What you should do — A picture-free, exact copy of all the records below is the goal.

BEGIN The records

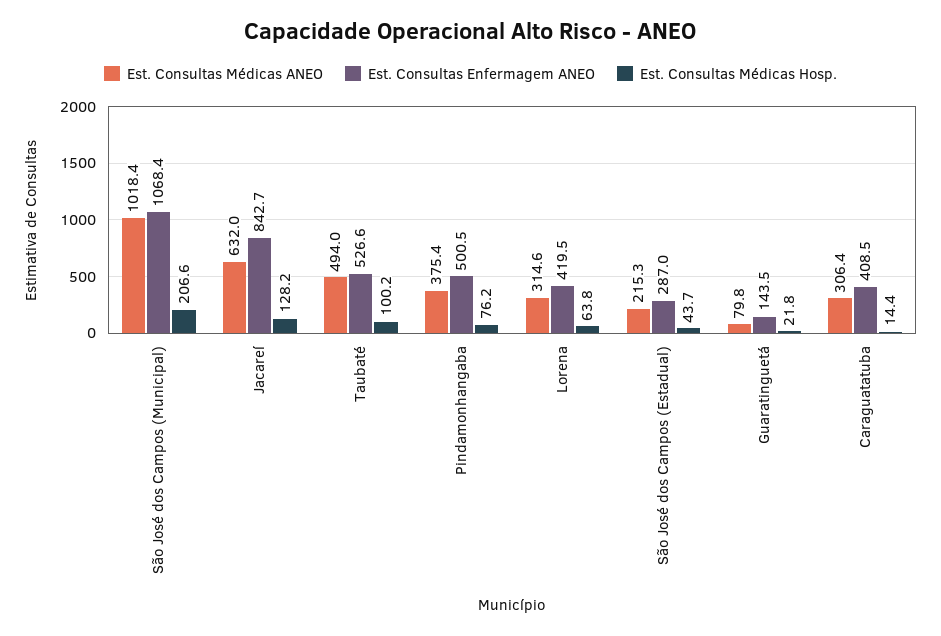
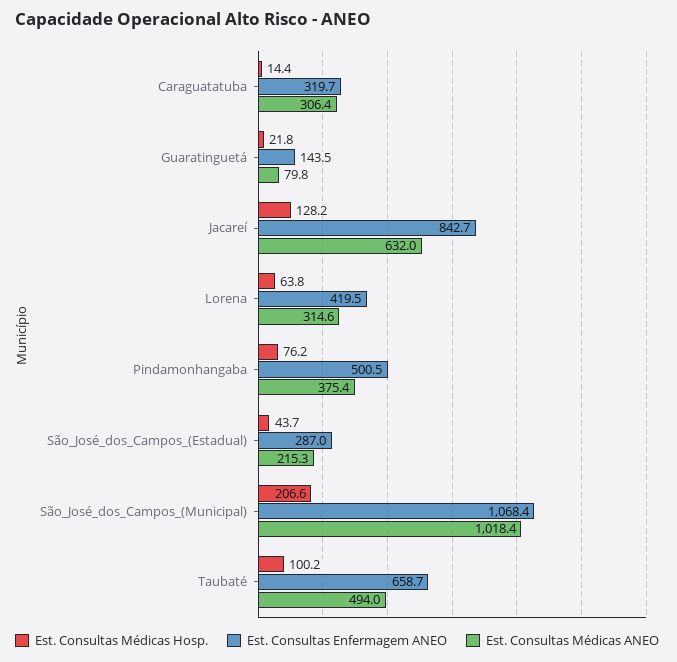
Est. Consultas Enfermagem ANEO, Taubaté: 526.6 -> 658.7
Est. Consultas Enfermagem ANEO, Caraguatatuba: 408.5 -> 319.7

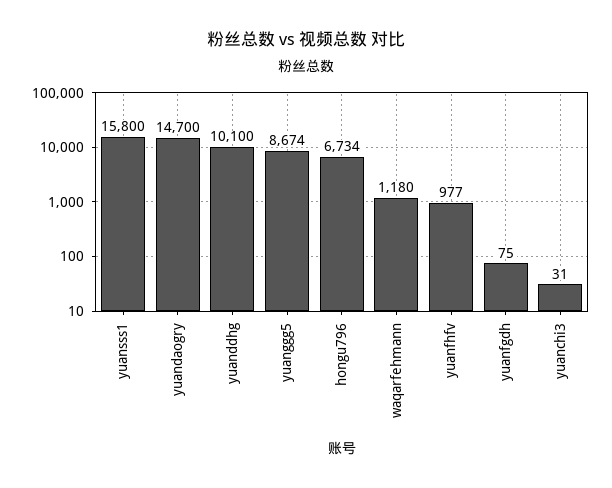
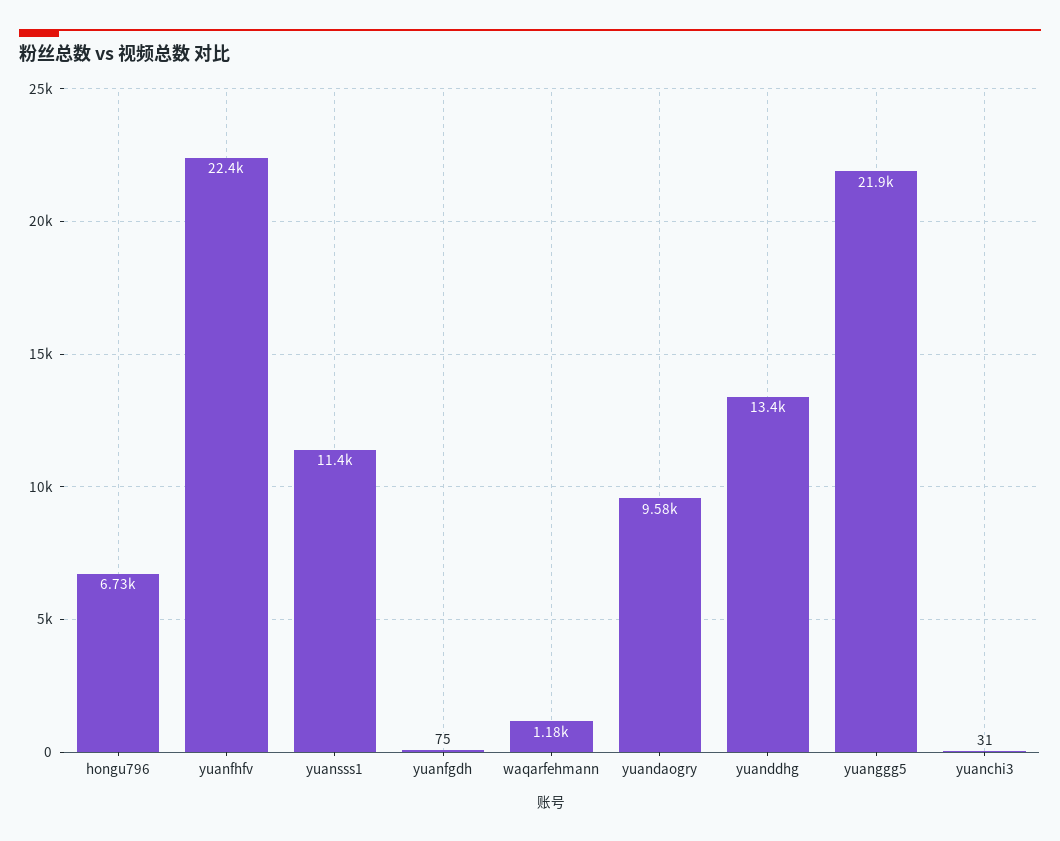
yuansss1: 15800 -> 11400
yuandaogry: 14700 -> 9580
yuanddhg: 10100 -> 13400
yuanggg5: 8674 -> 21900
yuanfhfv: 977 -> 22400

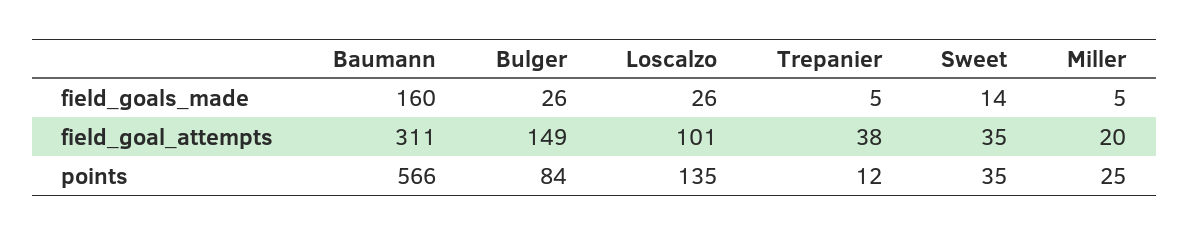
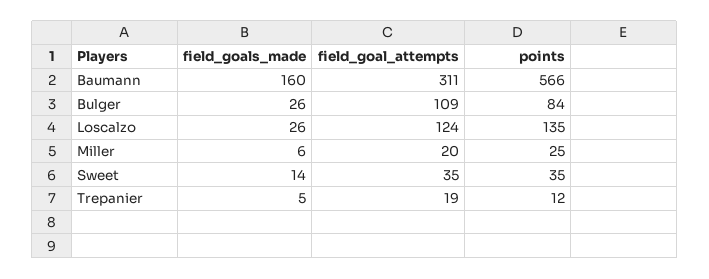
Miller, field_goals_made: 5 -> 6
Bulger, field_goal_attempts: 149 -> 109
Loscalzo, field_goal_attempts: 101 -> 124
Trepanier, field_goal_attempts: 38 -> 19

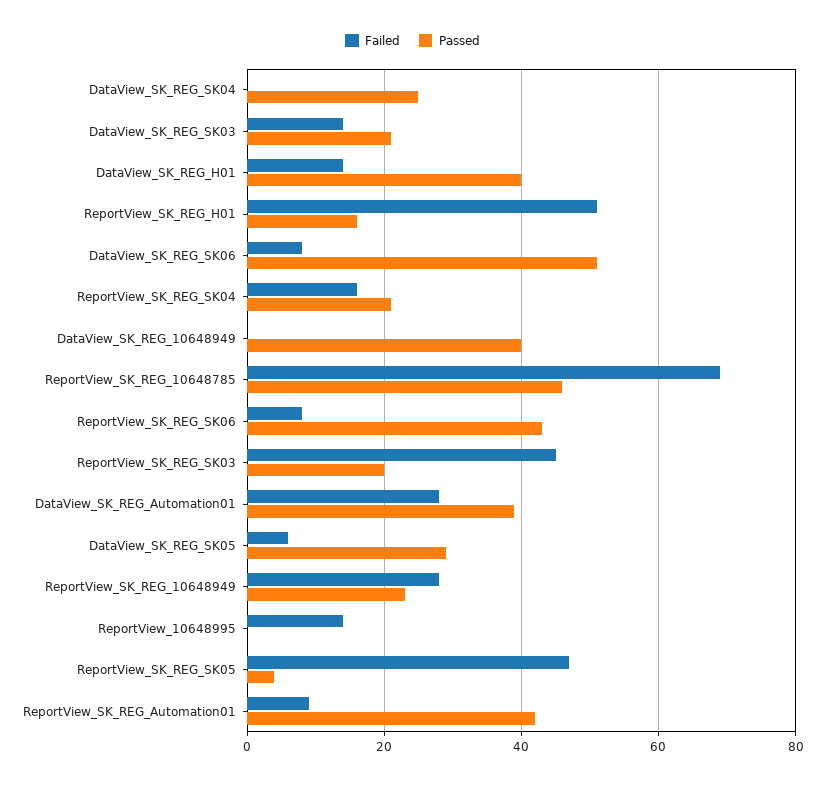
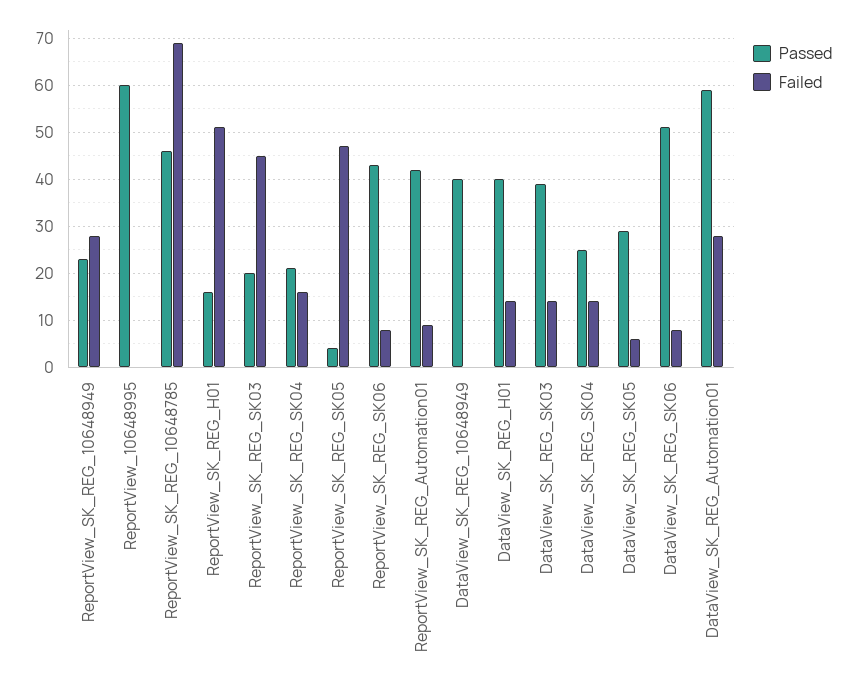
Failed, DataView_SK_REG_SK04: 0 -> 15
Passed, DataView_SK_REG_SK03: 20 -> 40
Passed, DataView_SK_REG_Automation01: 40 -> 60
Failed, ReportView_10648995: 15 -> 0
Passed, ReportView_10648995: 0 -> 60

END The records

Result —
Est. Consultas Enfermagem ANEO, Taubaté: 526.6 -> 658.7
Est. Consultas Enfermagem ANEO, Caraguatatuba: 408.5 -> 319.7

yuansss1: 15800 -> 11400
yuandaogry: 14700 -> 9580
yuanddhg: 10100 -> 13400
yuanggg5: 8674 -> 21900
yuanfhfv: 977 -> 22400

Miller, field_goals_made: 5 -> 6
Bulger, field_goal_attempts: 149 -> 109
Loscalzo, field_goal_attempts: 101 -> 124
Trepanier, field_goal_attempts: 38 -> 19

Failed, DataView_SK_REG_SK04: 0 -> 15
Passed, DataView_SK_REG_SK03: 20 -> 40
Passed, DataView_SK_REG_Automation01: 40 -> 60
Failed, ReportView_10648995: 15 -> 0
Passed, ReportView_10648995: 0 -> 60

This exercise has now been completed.